Márcio olhou para Angélica. Lembrou que ela estava sem calcinha e isso provocou um certo riso a partir de sua alma. “- Vamos Márcio, preciso voltar para o hotel”, disse a arquiteta chegando perto do seu ouvido e falando baixinho. “- Não aguento ficar muito tempo sem calcinha e vestida com essa calça”.

Ao deixarem a sorveteria, o casal estava abraçado como se fossem esposos, mesmo não o sendo, mas o coração de Angélica começava a ficar em paz. Assim que chegasse ao hotel, ligaria para a mãe informando que seguiriam viagem no dia seguinte devendo estar em casa no final da tarde e queria que ela preparasse o jantar para os três.

Quando chegaram no hotel, foram para o quarto e, e fato, haviam duas camas de solteiro. Márcio tomaria um banho para experimentar as roupas e depois dormir. A arquiteta não deixou. “- Primeiro quero ver essas roupas”. Dizendo isso já foi abrindo os embrulhos e dizendo: “- feia, horrível. Essa aqui a cor não combina com você e nem com as cores dos meus olhos. Todas são horríveis. E essas duas calças? Coisa de quem parou no tempo. Espere aqui que eu já volto”.

Enquanto a arquiteta saiu para trocar as peças, Márcio tomou banho, pegou uma cueca limpa dentro da bolsa. Vestiu-se e se deitou. Desligou-se completamente. Quando acordou, percebeu que o espaço na cama está curto. Olhou e viu Angélica agarrada a ele. “- Escuta aqui. Não pegamos duas camas para que cada um ficasse numa. O que está fazendo aqui na minha?”.
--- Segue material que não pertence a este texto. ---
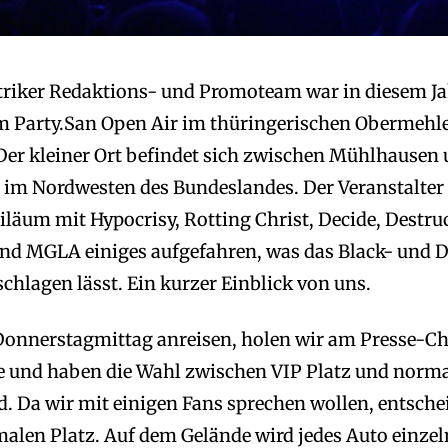
triker Redaktions- und Promoteam war in diesem Ja
m Party.San Open Air im thüringerischen Obermehl
Der kleiner Ort befindet sich zwischen Mühlhausen
im Nordwesten des Bundeslandes. Der Veranstalter 
iläum mit Hypocrisy, Rotting Christ, Decide, Destru
nd MGLA einiges aufgefahren, was das Black- und 
chlagen lässt. Ein kurzer Einblick von uns.
Donnerstagmittag anreisen, holen wir am Presse-C
e und haben die Wahl zwischen VIP Platz und norm
 Da wir mit einigen Fans sprechen wollen, entsche
malen Platz. Auf dem Gelände wird jedes Auto einzel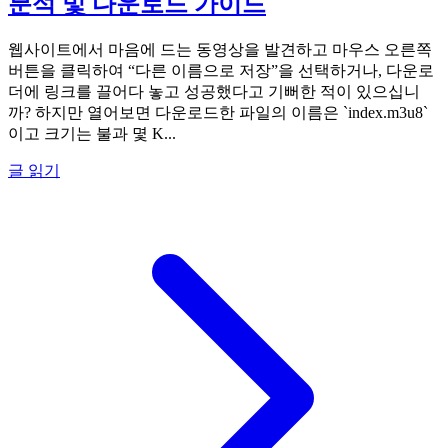
분석 및 다운로드 가이드
웹사이트에서 마음에 드는 동영상을 발견하고 마우스 오른쪽
버튼을 클릭하여 “다른 이름으로 저장”을 선택하거나, 다운로
더에 링크를 끌어다 놓고 성공했다고 기뻐한 적이 있으십니
까? 하지만 열어보면 다운로드한 파일의 이름은 `index.m3u8`
이고 크기는 불과 몇 K...
글 읽기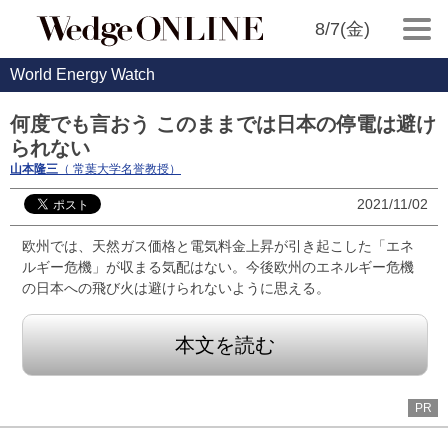
8/7(金)
World Energy Watch
何度でも言おう このままでは日本の停電は避け
られない
山本隆三
（ 常葉大学名誉教授）
2021/11/02
欧州では、天然ガス価格と電気料金上昇が引き起こした「エネ
ルギー危機」が収まる気配はない。今後欧州のエネルギー危機
の日本への飛び火は避けられないように思える。
本文を読む
PR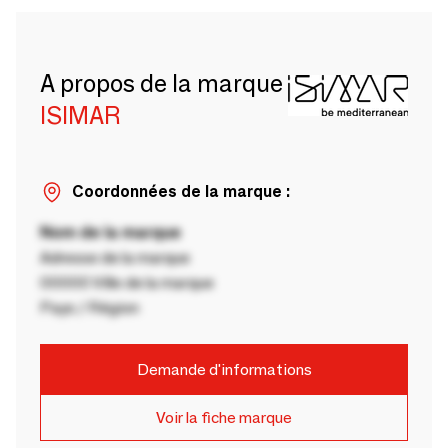
A propos de la marque
ISIMAR
Coordonnées de la marque :
Nom de la marque
Adresse de la marque
00000 Ville de la marque
Pays / Région
Demande d'informations
Voir la fiche marque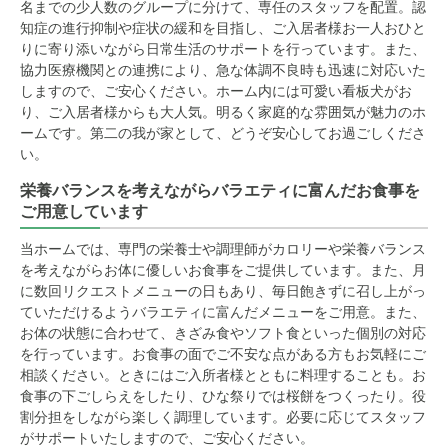
名までの少人数のグループに分けて、専任のスタッフを配置。認
知症の進行抑制や症状の緩和を目指し、ご入居者様お一人おひと
りに寄り添いながら日常生活のサポートを行っています。また、
協力医療機関との連携により、急な体調不良時も迅速に対応いた
しますので、ご安心ください。ホーム内には可愛い看板犬がお
り、ご入居者様からも大人気。明るく家庭的な雰囲気が魅力のホ
ームです。第二の我が家として、どうぞ安心してお過ごしくださ
い。
栄養バランスを考えながらバラエティに富んだお食事を
ご用意しています
当ホームでは、専門の栄養士や調理師がカロリーや栄養バランス
を考えながらお体に優しいお食事をご提供しています。また、月
に数回リクエストメニューの日もあり、毎日飽きずに召し上がっ
ていただけるようバラエティに富んだメニューをご用意。また、
お体の状態に合わせて、きざみ食やソフト食といった個別の対応
を行っています。お食事の面でご不安な点がある方もお気軽にご
相談ください。ときにはご入所者様とともに料理することも。お
食事の下ごしらえをしたり、ひな祭りでは桜餅をつくったり。役
割分担をしながら楽しく調理しています。必要に応じてスタッフ
がサポートいたしますので、ご安心ください。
– Não gostou? Tudo bem! Eu vou para a outra cama.

Angélica se levantou e o jornalista percebeu que ela estava vestida apenas com a camisola da noite anterior. Virou do lado ao começar a dormir, escutou barulho de móveis sendo arrastados. Era a arquiteta empurrando a cama para ficar colada na dele. Márcio viu e deu risadas, dizendo para si mesmo: “Melhor deixar para lá”. Só sentiu o corpo quente dela encostando no seu. Os dois dormiram a tarde toda. Acordando perto das 19h e do mesmo jeito da primeira noite em que Márcio dormiu na cama com ela no apartamento.